Records from a data source
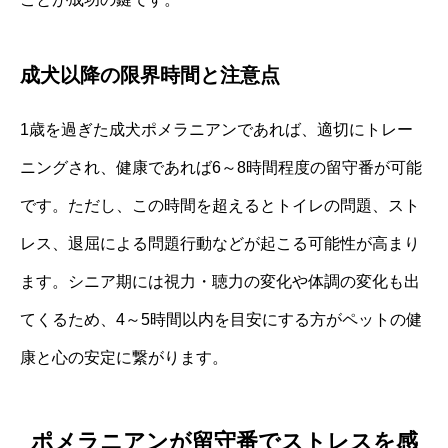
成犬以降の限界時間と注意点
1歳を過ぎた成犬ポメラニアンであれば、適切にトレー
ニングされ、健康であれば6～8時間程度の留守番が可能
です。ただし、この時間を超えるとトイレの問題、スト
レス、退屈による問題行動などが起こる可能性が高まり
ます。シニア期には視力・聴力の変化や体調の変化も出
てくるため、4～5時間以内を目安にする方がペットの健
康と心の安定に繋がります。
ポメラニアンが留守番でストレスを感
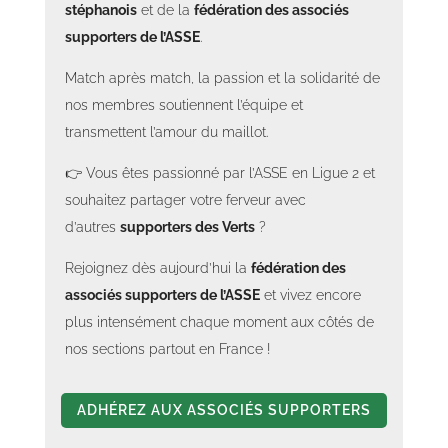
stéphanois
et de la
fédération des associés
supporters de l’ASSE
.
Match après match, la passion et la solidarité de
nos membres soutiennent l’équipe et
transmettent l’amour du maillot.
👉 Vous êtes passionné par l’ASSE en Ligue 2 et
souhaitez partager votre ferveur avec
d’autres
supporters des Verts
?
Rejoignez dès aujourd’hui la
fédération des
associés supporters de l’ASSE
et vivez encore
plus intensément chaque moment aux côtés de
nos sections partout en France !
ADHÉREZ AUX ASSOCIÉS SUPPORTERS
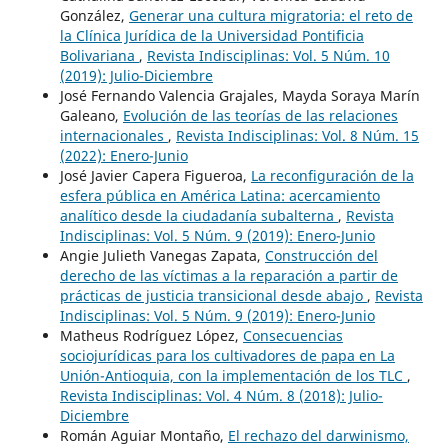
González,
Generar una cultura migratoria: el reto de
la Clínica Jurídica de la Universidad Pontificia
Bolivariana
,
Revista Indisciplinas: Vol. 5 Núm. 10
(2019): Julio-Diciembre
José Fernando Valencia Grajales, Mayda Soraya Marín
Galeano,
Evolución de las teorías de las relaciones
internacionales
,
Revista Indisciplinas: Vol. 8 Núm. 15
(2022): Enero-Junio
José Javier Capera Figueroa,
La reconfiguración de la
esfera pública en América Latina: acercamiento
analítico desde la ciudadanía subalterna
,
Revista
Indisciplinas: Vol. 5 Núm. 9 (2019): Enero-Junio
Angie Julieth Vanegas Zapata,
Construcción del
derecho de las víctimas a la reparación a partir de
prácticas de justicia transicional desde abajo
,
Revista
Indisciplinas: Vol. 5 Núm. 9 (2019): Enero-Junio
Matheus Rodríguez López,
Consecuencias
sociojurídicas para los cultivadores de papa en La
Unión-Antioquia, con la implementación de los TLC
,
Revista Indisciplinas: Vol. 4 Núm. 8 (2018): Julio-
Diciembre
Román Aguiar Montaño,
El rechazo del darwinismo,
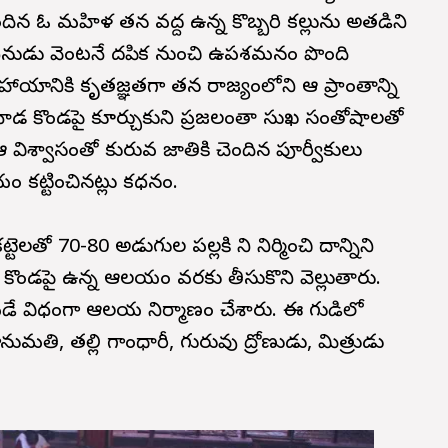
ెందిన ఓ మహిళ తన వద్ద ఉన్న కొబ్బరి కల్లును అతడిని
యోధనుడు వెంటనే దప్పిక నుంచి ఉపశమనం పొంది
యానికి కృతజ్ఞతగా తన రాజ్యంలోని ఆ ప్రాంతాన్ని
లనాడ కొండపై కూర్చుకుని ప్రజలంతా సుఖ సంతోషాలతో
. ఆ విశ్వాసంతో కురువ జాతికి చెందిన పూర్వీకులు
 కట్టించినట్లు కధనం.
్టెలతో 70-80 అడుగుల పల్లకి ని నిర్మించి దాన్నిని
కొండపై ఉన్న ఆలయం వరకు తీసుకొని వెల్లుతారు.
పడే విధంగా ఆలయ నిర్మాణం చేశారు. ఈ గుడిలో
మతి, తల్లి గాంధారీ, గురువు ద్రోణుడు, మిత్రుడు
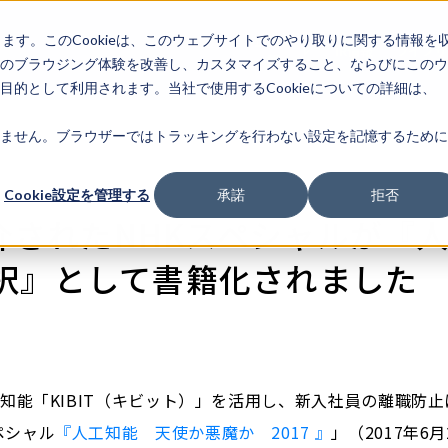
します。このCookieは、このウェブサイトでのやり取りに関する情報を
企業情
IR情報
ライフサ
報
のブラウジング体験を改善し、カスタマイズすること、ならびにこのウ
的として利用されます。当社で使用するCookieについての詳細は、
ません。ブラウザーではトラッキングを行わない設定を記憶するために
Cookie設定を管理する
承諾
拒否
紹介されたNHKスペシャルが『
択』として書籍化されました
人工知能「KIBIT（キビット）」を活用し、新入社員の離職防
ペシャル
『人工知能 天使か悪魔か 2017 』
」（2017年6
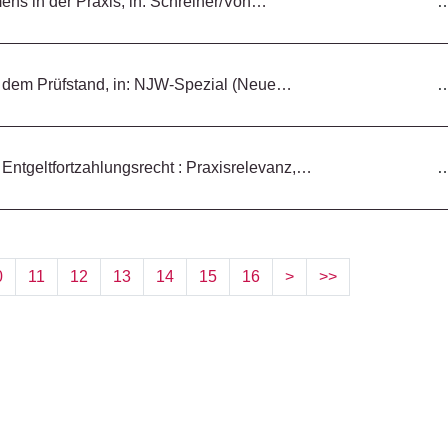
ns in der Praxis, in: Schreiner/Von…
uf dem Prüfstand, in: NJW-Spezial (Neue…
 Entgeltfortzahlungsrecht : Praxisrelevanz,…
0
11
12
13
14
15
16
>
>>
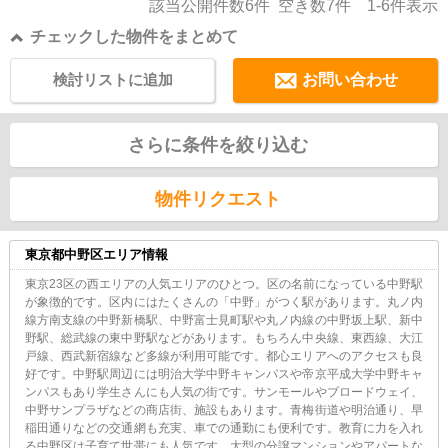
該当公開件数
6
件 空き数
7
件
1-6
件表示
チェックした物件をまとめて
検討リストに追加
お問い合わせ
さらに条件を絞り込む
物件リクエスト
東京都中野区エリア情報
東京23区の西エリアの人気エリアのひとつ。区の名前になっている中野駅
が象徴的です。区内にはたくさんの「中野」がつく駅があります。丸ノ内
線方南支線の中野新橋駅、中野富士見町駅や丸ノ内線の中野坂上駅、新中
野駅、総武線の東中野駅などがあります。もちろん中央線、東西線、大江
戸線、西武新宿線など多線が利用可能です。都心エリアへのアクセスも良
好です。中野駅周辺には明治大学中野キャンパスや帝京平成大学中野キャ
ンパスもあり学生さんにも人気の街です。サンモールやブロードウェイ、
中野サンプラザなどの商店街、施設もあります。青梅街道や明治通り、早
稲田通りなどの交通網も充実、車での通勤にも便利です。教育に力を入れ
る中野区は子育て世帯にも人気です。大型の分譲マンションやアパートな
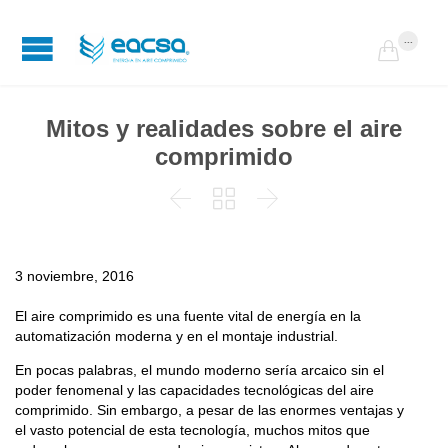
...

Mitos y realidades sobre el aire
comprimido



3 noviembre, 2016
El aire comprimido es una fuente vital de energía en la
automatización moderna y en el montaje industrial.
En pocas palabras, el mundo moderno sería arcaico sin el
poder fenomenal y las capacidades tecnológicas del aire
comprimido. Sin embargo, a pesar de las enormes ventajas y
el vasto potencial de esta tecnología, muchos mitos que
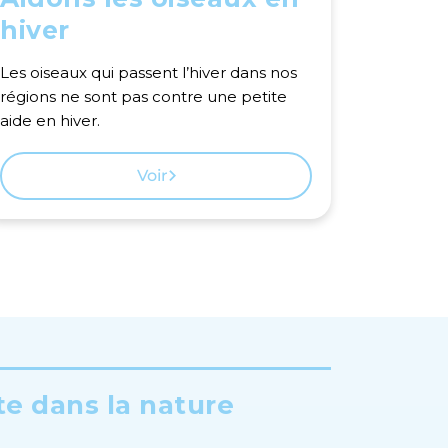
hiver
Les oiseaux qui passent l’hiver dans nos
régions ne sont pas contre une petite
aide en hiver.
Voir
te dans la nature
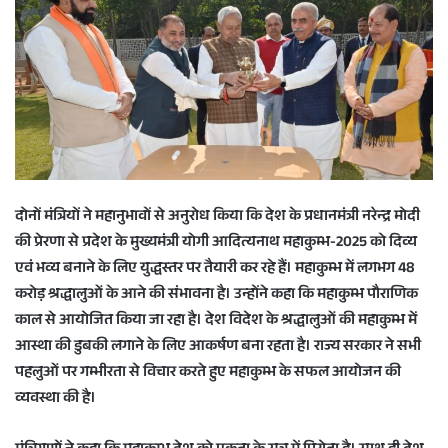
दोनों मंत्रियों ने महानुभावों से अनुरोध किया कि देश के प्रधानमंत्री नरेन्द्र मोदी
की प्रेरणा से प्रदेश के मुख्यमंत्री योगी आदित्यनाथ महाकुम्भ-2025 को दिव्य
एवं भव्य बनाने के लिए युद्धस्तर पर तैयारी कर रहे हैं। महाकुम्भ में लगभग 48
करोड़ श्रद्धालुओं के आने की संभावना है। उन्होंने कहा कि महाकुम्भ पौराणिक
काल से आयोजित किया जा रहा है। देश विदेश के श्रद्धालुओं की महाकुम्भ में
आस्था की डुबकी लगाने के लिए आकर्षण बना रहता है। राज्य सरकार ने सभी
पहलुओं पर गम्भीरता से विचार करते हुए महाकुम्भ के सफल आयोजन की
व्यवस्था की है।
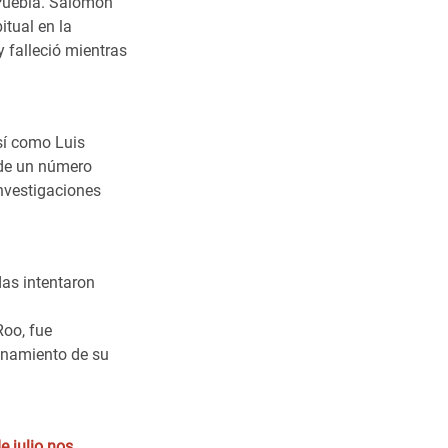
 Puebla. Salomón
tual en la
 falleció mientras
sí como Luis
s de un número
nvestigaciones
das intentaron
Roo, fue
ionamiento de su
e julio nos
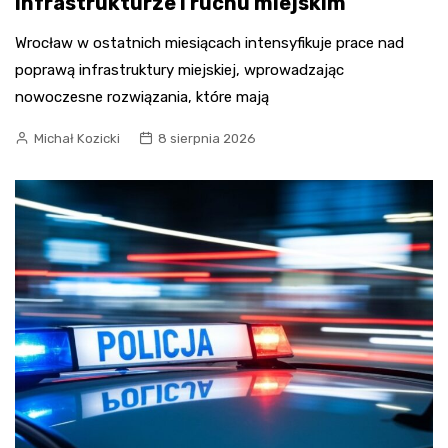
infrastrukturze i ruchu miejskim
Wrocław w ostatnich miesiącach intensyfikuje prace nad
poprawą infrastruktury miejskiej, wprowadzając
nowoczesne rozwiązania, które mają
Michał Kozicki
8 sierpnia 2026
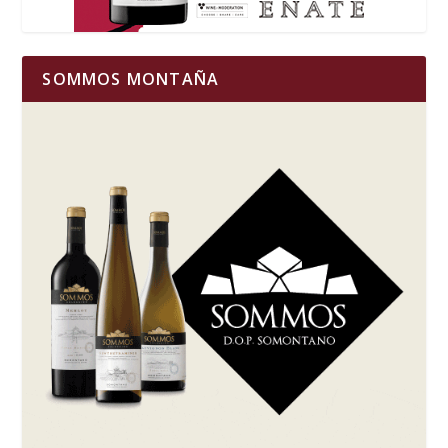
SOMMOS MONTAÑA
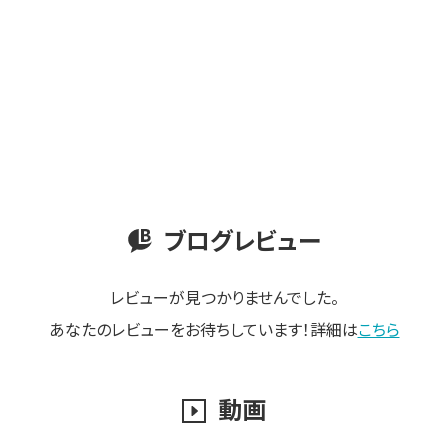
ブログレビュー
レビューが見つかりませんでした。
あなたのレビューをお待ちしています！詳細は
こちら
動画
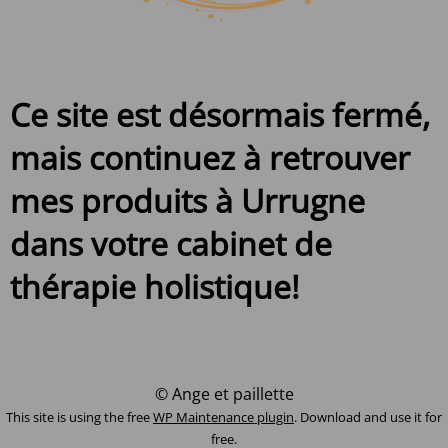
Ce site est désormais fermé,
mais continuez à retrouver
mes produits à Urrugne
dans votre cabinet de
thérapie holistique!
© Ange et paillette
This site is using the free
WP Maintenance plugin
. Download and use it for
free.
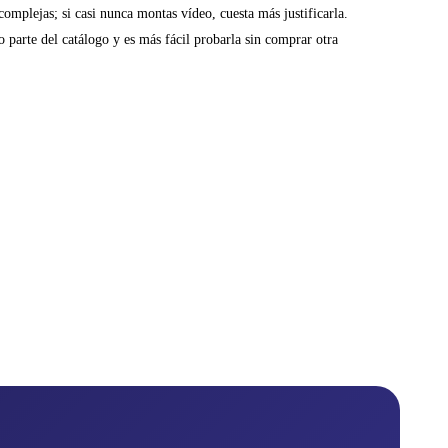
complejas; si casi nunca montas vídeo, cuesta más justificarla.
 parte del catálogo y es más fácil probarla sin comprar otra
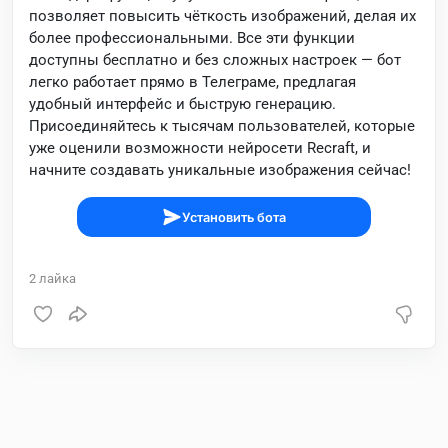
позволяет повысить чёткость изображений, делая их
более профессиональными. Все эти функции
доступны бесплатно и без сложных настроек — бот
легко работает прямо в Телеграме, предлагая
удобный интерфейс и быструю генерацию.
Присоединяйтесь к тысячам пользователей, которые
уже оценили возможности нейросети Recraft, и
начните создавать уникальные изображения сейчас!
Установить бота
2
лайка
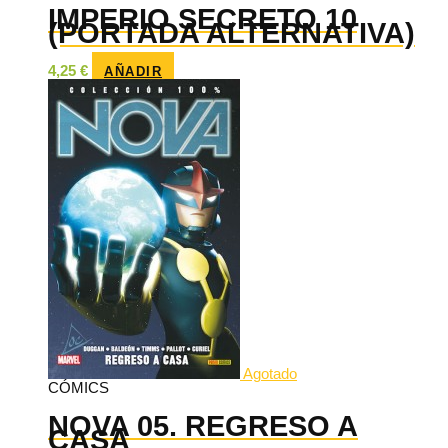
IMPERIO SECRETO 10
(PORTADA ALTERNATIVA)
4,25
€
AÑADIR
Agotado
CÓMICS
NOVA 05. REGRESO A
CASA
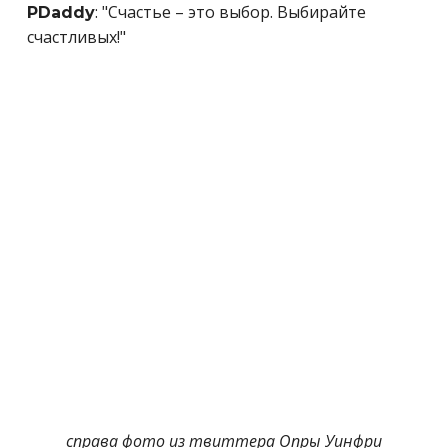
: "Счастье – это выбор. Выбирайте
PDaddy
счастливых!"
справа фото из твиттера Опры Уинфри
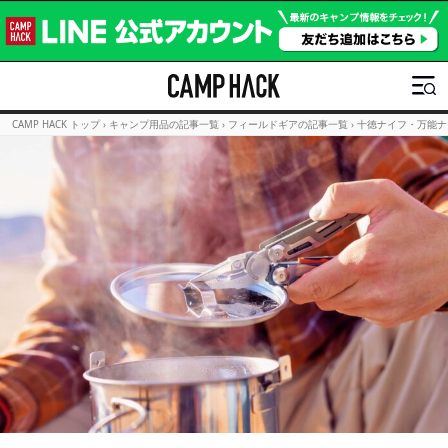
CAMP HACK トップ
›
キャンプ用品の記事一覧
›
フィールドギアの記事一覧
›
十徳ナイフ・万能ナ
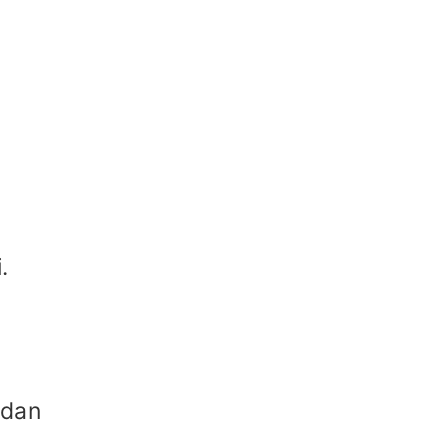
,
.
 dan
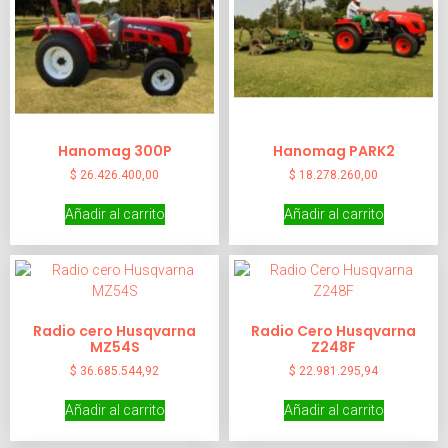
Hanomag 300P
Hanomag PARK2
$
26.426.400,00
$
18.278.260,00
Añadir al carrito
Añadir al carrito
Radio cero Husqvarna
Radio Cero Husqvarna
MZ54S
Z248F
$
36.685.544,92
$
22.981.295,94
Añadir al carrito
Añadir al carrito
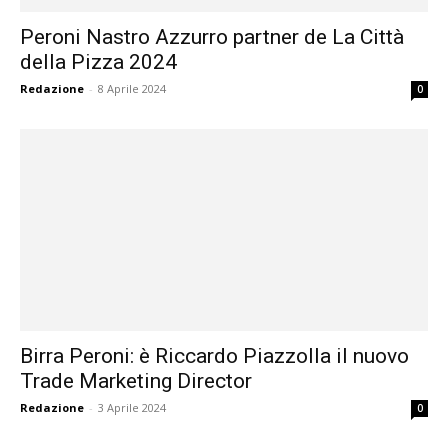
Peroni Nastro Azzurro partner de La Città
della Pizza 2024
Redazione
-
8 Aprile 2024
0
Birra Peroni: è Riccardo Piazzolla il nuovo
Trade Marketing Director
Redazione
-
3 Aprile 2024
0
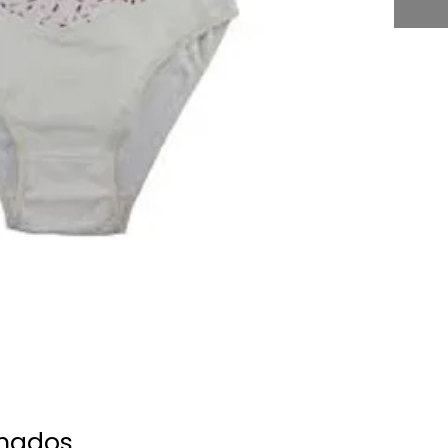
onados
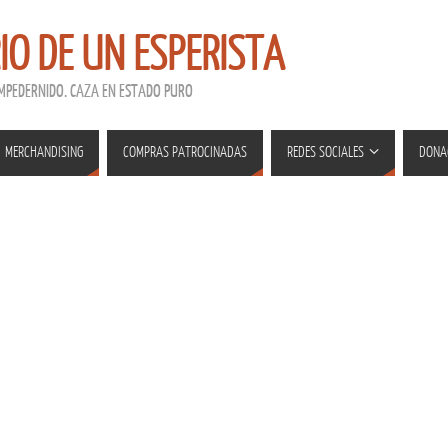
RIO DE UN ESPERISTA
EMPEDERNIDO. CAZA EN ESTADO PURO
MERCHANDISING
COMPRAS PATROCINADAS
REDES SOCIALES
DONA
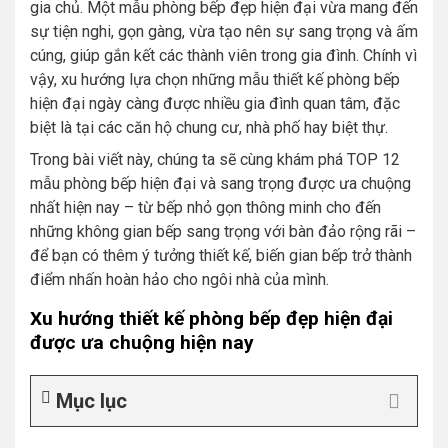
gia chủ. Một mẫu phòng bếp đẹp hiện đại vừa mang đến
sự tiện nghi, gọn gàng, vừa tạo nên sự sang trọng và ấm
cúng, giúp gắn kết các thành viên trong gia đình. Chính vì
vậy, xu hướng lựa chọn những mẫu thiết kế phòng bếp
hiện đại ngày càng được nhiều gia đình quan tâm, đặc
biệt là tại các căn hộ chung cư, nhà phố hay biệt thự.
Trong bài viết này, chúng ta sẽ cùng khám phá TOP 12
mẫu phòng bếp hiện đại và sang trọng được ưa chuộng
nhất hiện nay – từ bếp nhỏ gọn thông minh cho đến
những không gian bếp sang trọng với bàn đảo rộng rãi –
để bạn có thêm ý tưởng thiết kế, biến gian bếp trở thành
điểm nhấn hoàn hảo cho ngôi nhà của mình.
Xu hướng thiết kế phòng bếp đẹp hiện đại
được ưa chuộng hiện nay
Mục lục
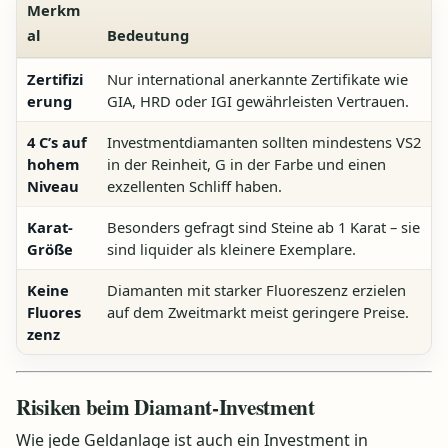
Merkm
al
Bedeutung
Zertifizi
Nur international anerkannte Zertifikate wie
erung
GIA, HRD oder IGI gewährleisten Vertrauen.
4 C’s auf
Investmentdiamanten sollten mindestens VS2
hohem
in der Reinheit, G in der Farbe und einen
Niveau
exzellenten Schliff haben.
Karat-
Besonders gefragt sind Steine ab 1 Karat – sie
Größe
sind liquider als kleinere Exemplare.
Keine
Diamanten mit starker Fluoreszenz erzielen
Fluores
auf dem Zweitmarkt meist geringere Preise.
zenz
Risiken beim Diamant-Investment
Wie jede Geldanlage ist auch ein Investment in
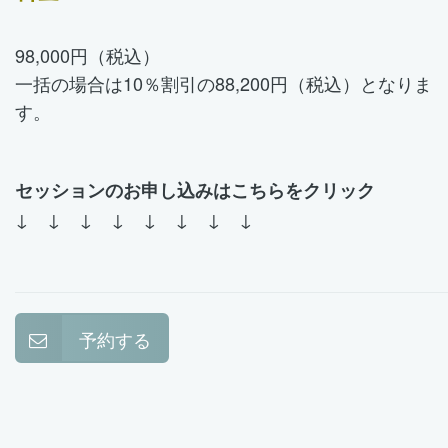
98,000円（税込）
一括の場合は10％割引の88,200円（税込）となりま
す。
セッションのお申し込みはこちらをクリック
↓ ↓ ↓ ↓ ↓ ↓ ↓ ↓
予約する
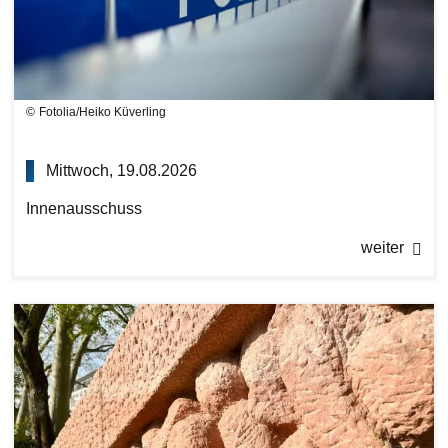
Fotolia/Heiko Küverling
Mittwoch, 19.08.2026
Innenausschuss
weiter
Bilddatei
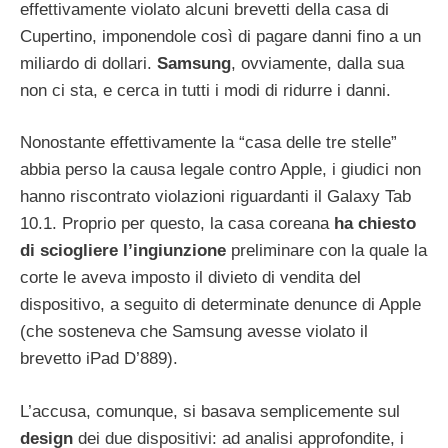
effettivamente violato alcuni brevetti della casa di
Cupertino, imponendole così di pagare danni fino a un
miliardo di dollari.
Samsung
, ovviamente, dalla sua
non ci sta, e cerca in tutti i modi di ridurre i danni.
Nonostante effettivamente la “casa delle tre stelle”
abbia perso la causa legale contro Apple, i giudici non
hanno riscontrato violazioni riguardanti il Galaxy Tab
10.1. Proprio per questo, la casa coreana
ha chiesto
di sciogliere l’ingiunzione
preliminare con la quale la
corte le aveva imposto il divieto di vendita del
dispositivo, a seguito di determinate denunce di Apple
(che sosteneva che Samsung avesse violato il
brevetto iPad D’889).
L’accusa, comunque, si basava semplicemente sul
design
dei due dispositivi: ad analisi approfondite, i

• Task
Print the data exactly, from its first line to the line containing "Evolución de las teorías de las relaciones", both included. Omit the pictures.

• Expected answer
成犬以降の限界時間と注意点
1歳を過ぎた成犬ポメラニアンであれば、適切にトレー
ニングされ、健康であれば6～8時間程度の留守番が可能
です。ただし、この時間を超えるとトイレの問題、スト
レス、退屈による問題行動などが起こる可能性が高まり
ます。シニア期には視力・聴力の変化や体調の変化も出
てくるため、4～5時間以内を目安にする方がペットの健
康と心の安定に繋がります。
ポメラニアンが留守番でストレスを感
stéphanois
et de la
fédération des associés
supporters de l’ASSE
.
Match après match, la passion et la solidarité de
nos membres soutiennent l’équipe et
transmettent l’amour du maillot.
👉 Vous êtes passionné par l’ASSE en Ligue 2 et
souhaitez partager votre ferveur avec
d’autres
supporters des Verts
?
Rejoignez dès aujourd’hui la
fédération des
associés supporters de l’ASSE
et vivez encore
plus intensément chaque moment aux côtés de
nos sections partout en France !
ADHÉREZ AUX ASSOCIÉS SUPPORTERS
González,
Generar una cultura migratoria: el reto de
la Clínica Jurídica de la Universidad Pontificia
Bolivariana
,
Revista Indisciplinas: Vol. 5 Núm. 10
(2019): Julio-Diciembre
José Fernando Valencia Grajales, Mayda Soraya Marín
Galeano,
Evolución de las teorías de las relaciones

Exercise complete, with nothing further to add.